Wednesday, April 16, 2008

My New Persona

OK, I'm exhausted. This whole week of planning my big kid's birthday party has worn me down to a frazzle. So tonight, devoted blog readers, you get ONLY 15 minutes. And don't even try to start crying when that runs out. It will get you nowhere.

David Hooper, a guy I like to read, sent out a list of "Top 10 Mistakes Bands and Musicians Make." Who doesn't love Top 10 lists?

Here's the one that really cracked me up: Mistake #5, "Laying Everything On the Table"

You're a rockstar. Keep that fantasy. Don't tell people how broke you are, that you're still living with your mother, or anything else that breaks the image of you fans have in their minds.
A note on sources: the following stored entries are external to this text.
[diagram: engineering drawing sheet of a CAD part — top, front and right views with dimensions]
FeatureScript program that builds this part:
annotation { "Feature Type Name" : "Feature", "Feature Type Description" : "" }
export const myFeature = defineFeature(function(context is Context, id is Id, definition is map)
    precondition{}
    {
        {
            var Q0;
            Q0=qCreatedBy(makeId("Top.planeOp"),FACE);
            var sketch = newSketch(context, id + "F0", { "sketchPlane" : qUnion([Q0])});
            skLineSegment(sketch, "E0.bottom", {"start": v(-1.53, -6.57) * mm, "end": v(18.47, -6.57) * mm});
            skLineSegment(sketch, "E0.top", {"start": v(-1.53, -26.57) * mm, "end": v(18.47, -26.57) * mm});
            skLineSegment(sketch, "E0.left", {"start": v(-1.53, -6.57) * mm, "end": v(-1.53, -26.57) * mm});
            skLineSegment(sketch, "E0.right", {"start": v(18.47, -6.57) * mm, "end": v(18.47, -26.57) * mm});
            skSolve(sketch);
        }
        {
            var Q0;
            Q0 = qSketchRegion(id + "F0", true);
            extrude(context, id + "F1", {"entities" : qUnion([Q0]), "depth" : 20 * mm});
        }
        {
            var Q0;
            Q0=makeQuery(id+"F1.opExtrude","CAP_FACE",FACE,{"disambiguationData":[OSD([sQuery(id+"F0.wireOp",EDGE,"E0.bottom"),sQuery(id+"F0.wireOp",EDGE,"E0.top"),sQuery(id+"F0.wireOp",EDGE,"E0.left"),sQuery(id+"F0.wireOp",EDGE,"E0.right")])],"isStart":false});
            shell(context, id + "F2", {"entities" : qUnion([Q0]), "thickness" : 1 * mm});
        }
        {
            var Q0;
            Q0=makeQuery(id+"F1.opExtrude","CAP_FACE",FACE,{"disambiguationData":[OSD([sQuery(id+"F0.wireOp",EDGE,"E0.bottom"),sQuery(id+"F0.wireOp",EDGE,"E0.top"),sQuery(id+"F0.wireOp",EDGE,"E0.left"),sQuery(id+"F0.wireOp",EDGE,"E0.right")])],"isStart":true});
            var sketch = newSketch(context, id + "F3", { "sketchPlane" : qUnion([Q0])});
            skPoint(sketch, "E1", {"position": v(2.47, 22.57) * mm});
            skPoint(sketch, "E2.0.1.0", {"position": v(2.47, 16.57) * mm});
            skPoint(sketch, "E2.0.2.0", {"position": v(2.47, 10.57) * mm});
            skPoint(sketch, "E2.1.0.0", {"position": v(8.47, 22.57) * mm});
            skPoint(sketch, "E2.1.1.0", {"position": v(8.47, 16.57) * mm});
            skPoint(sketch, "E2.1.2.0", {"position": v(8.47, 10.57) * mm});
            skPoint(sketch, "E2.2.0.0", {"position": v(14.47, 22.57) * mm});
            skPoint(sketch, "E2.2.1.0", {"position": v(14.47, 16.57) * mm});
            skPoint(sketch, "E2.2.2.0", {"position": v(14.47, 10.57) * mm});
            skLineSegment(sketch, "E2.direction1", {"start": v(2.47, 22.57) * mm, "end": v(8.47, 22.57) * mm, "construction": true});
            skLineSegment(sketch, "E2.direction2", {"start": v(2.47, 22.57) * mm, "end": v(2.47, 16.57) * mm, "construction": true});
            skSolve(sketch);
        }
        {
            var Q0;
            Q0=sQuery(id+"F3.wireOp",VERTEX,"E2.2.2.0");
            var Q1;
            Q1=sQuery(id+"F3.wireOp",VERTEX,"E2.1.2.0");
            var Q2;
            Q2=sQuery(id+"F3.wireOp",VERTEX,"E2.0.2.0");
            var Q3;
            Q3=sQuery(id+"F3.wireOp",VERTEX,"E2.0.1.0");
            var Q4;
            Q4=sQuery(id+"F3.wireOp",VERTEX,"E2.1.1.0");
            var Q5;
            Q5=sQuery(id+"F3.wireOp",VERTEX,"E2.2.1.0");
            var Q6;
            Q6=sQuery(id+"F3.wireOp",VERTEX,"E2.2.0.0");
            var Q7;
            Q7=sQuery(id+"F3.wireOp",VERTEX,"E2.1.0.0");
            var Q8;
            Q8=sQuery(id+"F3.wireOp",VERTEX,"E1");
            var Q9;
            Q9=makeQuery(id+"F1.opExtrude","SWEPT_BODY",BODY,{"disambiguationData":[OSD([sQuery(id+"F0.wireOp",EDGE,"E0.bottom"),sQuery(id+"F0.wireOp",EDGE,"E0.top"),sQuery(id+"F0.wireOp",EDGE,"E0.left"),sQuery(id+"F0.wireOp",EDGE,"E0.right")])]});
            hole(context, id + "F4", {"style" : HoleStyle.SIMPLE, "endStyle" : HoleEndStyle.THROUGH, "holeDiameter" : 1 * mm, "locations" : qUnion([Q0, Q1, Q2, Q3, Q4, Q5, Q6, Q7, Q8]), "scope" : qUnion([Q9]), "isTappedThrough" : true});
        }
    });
One of the reasons people like music is because they have the opportunity to live vicariously through the people they are listening to. When you are on stage, they're up there with you. When you're on the road in your tour bus, they're riding shotgun. Don't take that away.

Give them insight into your life and what it's like in your world. However, be selective with the details. Always remember, you're selling music, but you're also selling a persona.

Oops!

What the hell am I supposed to do with that one? Not let anyone know that I have two kids, that I spend a lot of time folding laundry, that I have virtually hundreds of CDs in my closet that I have no compunction about begging folks to buy? Although if Hooper says it, it must be true, so I've decided to create a new persona for myself. Instead of the sleep-deprived mom, I'm going to go for a more classic rock star path, the road-worn drug addict.

Help me out, willya?

Anyone wondering why I don't play out much around town? It's because I've been in rehab.

Want to know why I haven't gotten the attention I deserve from the industry? It's because my personal recklessness has made me too risky for the pros to deal with.

If anyone needs a reason to tell all of their friends about me and why I'm deserve a cult following, just pass on the lore about my wild side, the glam parties, the debauchery, the lengthy binges. It wouldn't be stretching the truth too much to talk about my house being trashed (don't mention the toys and Cheerios, of course), the high drama environment (spilt sippy cups and all), all-nighters (did someone say "breastmilk"?!!), and too much time on the road. It's all me. Forget about attachment parenting, trying to sneak pureed veggies into my kids' food, and spending an entire year shopping for the right Kindergarten--please just make up something negligent involving my kids, like dangling them over a balcony rail or driving around with no car seats. Better yet, say that I have four nannies and haven't even seen my kids since they were born. The fans LOVE that stuff!

Then, please send anyone you can find to CDBaby to buy my CD. Rehab's expensive!